Motivation
#Why tooltips and popovers?
Both are elements positioned near a "reference" element, and are hidden until they are triggered. They help conserve space by hiding secondary information or functionality behind a hover or click. They are positioned outside the normal flow of the document so when they are triggered, they are overlaid on top of the existing UI without disrupting the flow of content.
Tippy.js distinguishes them in the following way:
- A tooltip is an element containing simple text content describing a particular element. It's hidden until the user desires more information from the element, e.g. before deciding to click a button.
- A popover is an interactive HTML tooltip. It can be a dropdown, menu, or any other kind of box that pops out from the normal flow of the document. This type of element contains non-vital functionality and can be hidden behind a click or hover to conserve space.
Both of these are called a "tippy" when using Tippy.js!
#Tippy.js
Size: 5.5 KB (core) (including Popper: 12.8 KB)
Note
(core) means the core JS & CSS. If importing more themes, animations, plugins, or addons, the size will increase.
Tippy is an abstraction over Popper and provides a set of features and defaults that make creating tooltip and popover elements easy.
But, how does Tippy compare to other solutions?
#Comparison with Popper.js
Size: 7.3 KB
Popper.js is a positioning engine, not a tooltip library.

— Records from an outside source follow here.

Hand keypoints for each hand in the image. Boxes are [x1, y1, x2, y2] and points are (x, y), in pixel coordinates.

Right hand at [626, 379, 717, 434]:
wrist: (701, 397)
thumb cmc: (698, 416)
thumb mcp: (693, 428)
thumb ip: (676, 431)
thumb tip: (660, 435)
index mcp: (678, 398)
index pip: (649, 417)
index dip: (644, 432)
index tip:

Popper's only goal is to position an absolutely positioned element (the tooltip) near another element (the reference).
Since the element is absolutely positioned, naively centering it above the reference element can cause it to:
- Overflow the boundary (viewport, window, scrollParent) and therefore get cut off
- Overlap its reference element (due to overflow prevention), so it should flip to the opposite side
- Detach from the reference element if inside a scrolling container
Popper solves all of these problems. The expected logic to do this is very complex, so this is effectively a "baseline" library if you want to even use popper elements (tooltips, popovers, dropdowns) in your app in the first place without them having poor UX.
If you want to build the appearance and behavior of your popper elements from scratch, this is a fantastic library. If you want "out of the box" (abstracted) behavior, then using Tippy might be better.

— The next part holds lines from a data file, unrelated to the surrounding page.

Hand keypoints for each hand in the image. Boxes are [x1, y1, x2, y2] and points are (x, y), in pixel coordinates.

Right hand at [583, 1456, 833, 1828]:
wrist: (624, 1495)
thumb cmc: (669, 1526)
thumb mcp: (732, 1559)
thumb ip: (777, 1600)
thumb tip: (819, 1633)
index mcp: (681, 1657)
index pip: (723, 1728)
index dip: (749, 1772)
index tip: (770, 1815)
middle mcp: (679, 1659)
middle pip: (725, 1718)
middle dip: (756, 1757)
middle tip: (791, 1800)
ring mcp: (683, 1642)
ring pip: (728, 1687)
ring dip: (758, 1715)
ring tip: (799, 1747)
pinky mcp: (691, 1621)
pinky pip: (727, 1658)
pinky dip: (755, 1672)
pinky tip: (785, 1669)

Tippy takes advantage of Popper as a dependency, so you can use them together without incurring additional cost:
import Popper from 'popper.js'; import tippy from 'tippy.js';
If you're using the CDN, the Popper
constructor will already be available.
#Comparison with CSS tooltip libraries like Microtip or Balloon.css
Size: 1 KB
CSS tooltips can be tiny in size, but come with some drawbacks:
- Lack of positioning engine means overflow prevention & flipping are not possible
- Interactivity can be complicated or inaccessible
- Using HTML content within them is cumbersome (especially with UI libraries like React), with limited dynamism for updating content or reacting to state
- No dynamic arrow positioning or features like
followCursor
#Comparison with Tooltipster
Size: 10 KB (including jQuery: 40 KB)
Tooltipster is a fantastic library with very similar functionality, but requires a jQuery dependency, unlike Tippy. To many people these days, this is a deal-breaker! jQuery's minzipped size is about 30 KB, and Tooltipster including CSS is about 10 KB. To people using frameworks like React, Vue, or Angular, it can be hard to deal with such a large dependency.